Requirements -> Copy out the forum thread about used Macs in Calgary, starting with "In my experience, MyMacDealer" and going on through "is also fantastic.", and change "store" to "shop".

Source text ->
# Used Macs in Calgary?



## macsackbut (Dec 15, 2004)

Hi All,

I'm on a sudden and unexpected trip on family business to Calgary. While I'm here, my sister wants me to set her up with a new computer. This is my chance to get her to switch to Apple. Any suggestions on where in Calgary I might get a decent price on a used iBook or perhaps a G4 iMac (she's looking to spend no more than $800). 

Thanks in advance,

MacS


----------



## RobTheGob (Feb 10, 2003)

Buying used at the retail level is kind of hit and miss in Calgary. Your best bet is probably the Bargain Finder (AKA Buy & Sell).

http://www.buysell.com


----------



## macsackbut (Dec 15, 2004)

RobTheGob said:


> Buying used at the retail level is kind of hit and miss in Calgary. Your best bet is probably the Bargain Finder (AKA Buy & Sell).
> 
> http://www.buysell.com


RobTheGob,

Thanks. I'll have a look. Every had any dealings with WestWorld Computers?

MacS


----------



## rhino (Jul 10, 2002)

macsackbut said:


> Every had any dealings with WestWorld Computers?


Westworld and MyMacDealer in Calgary are both good and competative as well.

Not sure about used in your price point however. Calgary doesn't have a MacDoc like GTA.


----------



## interact (Mar 11, 2004)

WestWorld Calgary has a waiting list for used Macs - nothing lasts long there.

In my experience, MyMacDealer offers poorer customer service. One employee there (*cough*Bob*cough*) has been borderline rude with me everytime I'm in that store. He's just so "busy" and annoyed that I'm asking him questions like, "Do you have a dock for a third gen 30GB iPod?" and "How long is the wait for a BTO Mac Mini." I know every place is hit-and-miss, but WestWorld's been the best in my buying experience. WestWorld's service centre is also fantastic.


----------



## macsackbut (Dec 15, 2004)

rhino, interact,

Thanks for the info. I'll check out both places.


----------

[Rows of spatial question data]
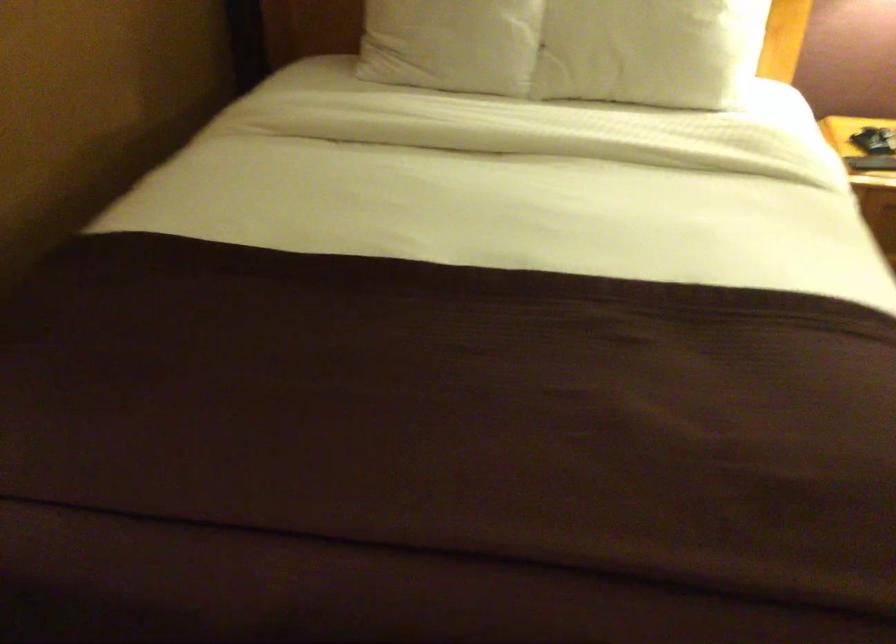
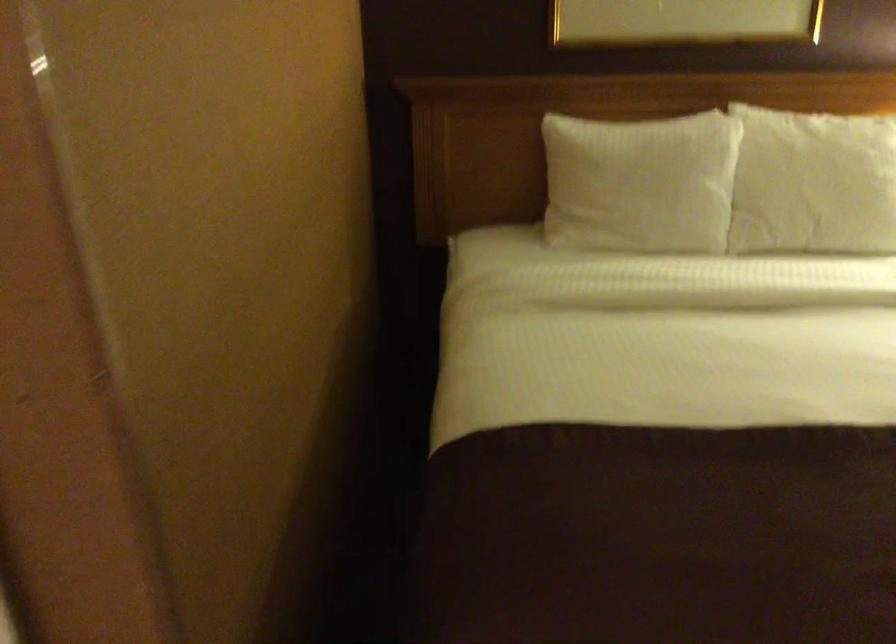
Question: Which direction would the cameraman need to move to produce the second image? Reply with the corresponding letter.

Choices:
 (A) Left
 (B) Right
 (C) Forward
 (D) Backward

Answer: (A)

Output for this task ->
In my experience, MyMacDealer offers poorer customer service. One employee there (*cough*Bob*cough*) has been borderline rude with me everytime I'm in that shop. He's just so "busy" and annoyed that I'm asking him questions like, "Do you have a dock for a third gen 30GB iPod?" and "How long is the wait for a BTO Mac Mini." I know every place is hit-and-miss, but WestWorld's been the best in my buying experience. WestWorld's service centre is also fantastic.